> _Text block_:

These studies show that LSTM model has good applicability in flood runoff process prediction. LSTM has a high prediction accuracy for runoff processes, which is mainly reflected in that when the prediction period is within 3 h, the NSE is more than 0.8. However, these studies also have some shortcomings. Which are mainly reflected in the relatively large error of the model for forecasting flood peak, and the overall accuracy also shows a significant negative change with the increase of the prediction period. This is because as the time interval between input and output data increases during the training period, resulting in a weakening of the spatial–temporal dependencies of the sequence data26. At this time, it is difficult for machine learning to learn the potential relationship between Pt, Qt and Qt+i spatial–temporal sequence data in the confluence calculation, leading to a decrease in prediction accuracy.

Therefore, this study proposes a machine learning flood forecasting method based on the vector direction (VD) of flood process. By increasing the input data dimension of LSTM model, it is helpful for LSTM to better explore the change features of rising and receding flood runoff process, and reduce the training gradient error of input–output data of LSTM model, so as to improve the accuracy of flood forecasting. The VD-LSTM model consisting of coupling VD and LSTM model is expected to further improve the accuracy of machine learning models.

Methods

The characteristic equation based on vector direction of flood process

Runoff process vectorization is realized by constructing the characteristic equation based on the vector direction of the flood runoff process. The basic idea is to convert the flood runoff process line into a vector curve with time series. The vector eigenvalue is determined by the time step and the numerical value of discharge at adjacent times, where positive, negative and parallel vector directions correspond to rising, receding and flat flood process respectively27. The principle of the flood process line vectorization method is shown in Fig. 1. The specific calculation process involves dividing the field-level flood runoff processes into several small segments with a given time interval, and then solving for vector values kt for each segment. The definitions of vector direction characteristic equations are as follows.

  1. (1)

> _Listed entries_:
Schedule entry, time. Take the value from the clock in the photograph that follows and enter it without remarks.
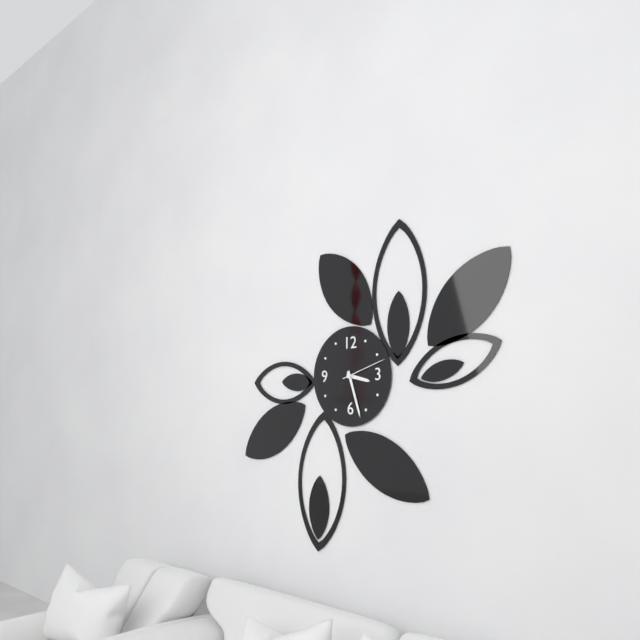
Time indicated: 3:27
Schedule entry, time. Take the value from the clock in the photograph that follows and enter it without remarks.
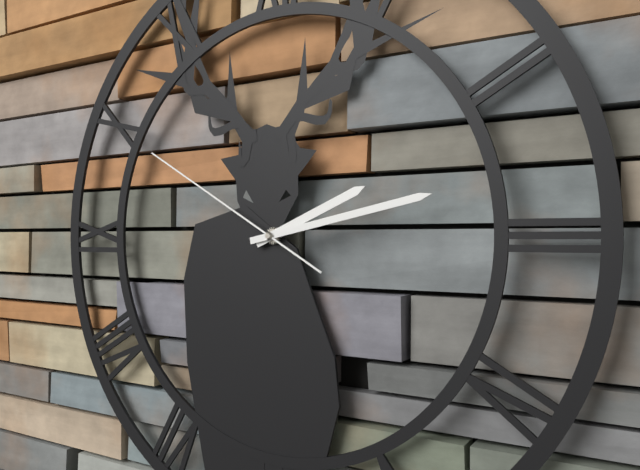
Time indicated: 2:13:50
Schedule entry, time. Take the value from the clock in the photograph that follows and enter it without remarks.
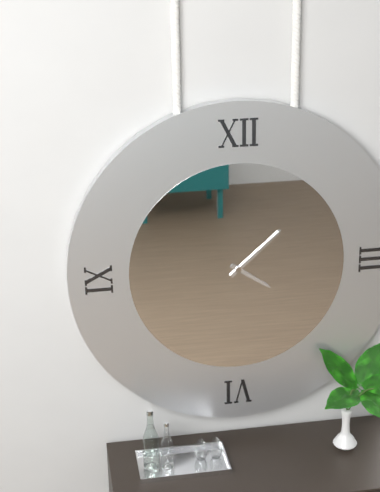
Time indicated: 4:08
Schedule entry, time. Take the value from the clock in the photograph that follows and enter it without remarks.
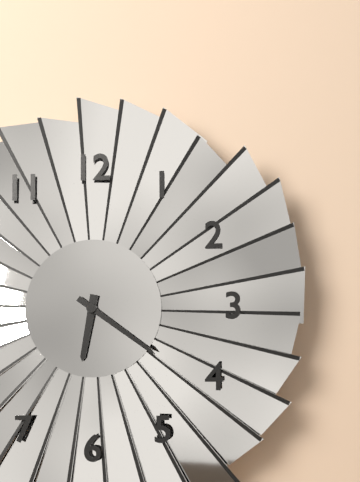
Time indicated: 6:21
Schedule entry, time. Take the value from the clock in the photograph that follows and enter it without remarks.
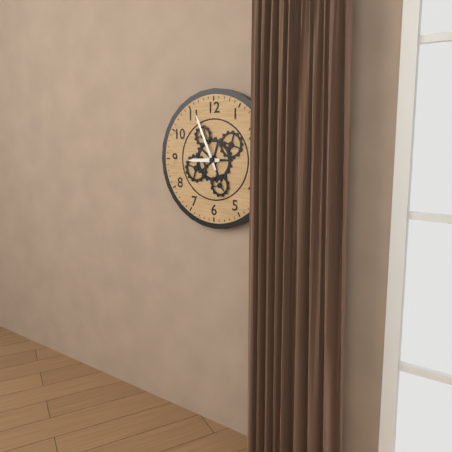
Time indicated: 8:56
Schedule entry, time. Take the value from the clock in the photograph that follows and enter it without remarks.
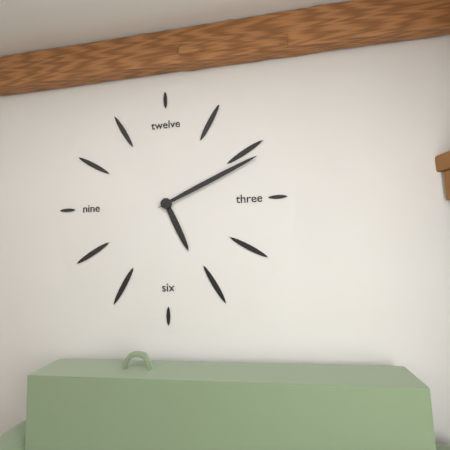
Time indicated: 5:11
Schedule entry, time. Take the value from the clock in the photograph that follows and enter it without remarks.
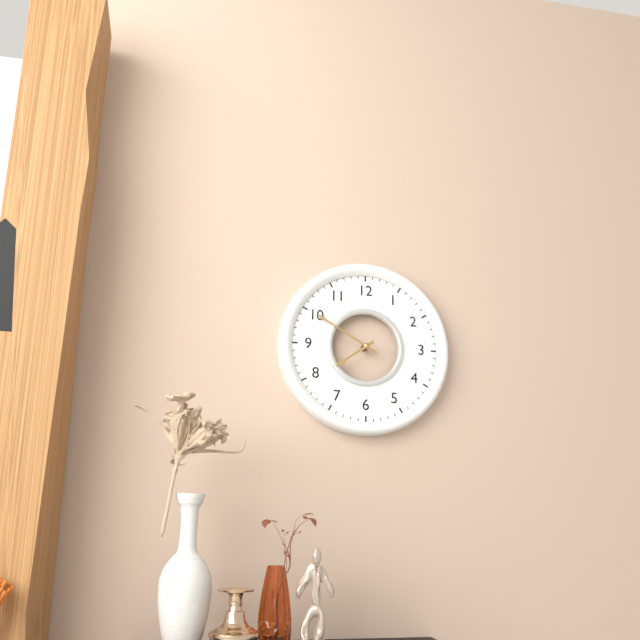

> _The task_:
Please restate the flood forecasting passage from "Therefore, this study" through "machine learning models.", swapping "flood forecasting" for "runoff prediction".

> _Written answer_:
Therefore, this study proposes a machine learning runoff prediction method based on the vector direction (VD) of flood process. By increasing the input data dimension of LSTM model, it is helpful for LSTM to better explore the change features of rising and receding flood runoff process, and reduce the training gradient error of input–output data of LSTM model, so as to improve the accuracy of runoff prediction. The VD-LSTM model consisting of coupling VD and LSTM model is expected to further improve the accuracy of machine learning models.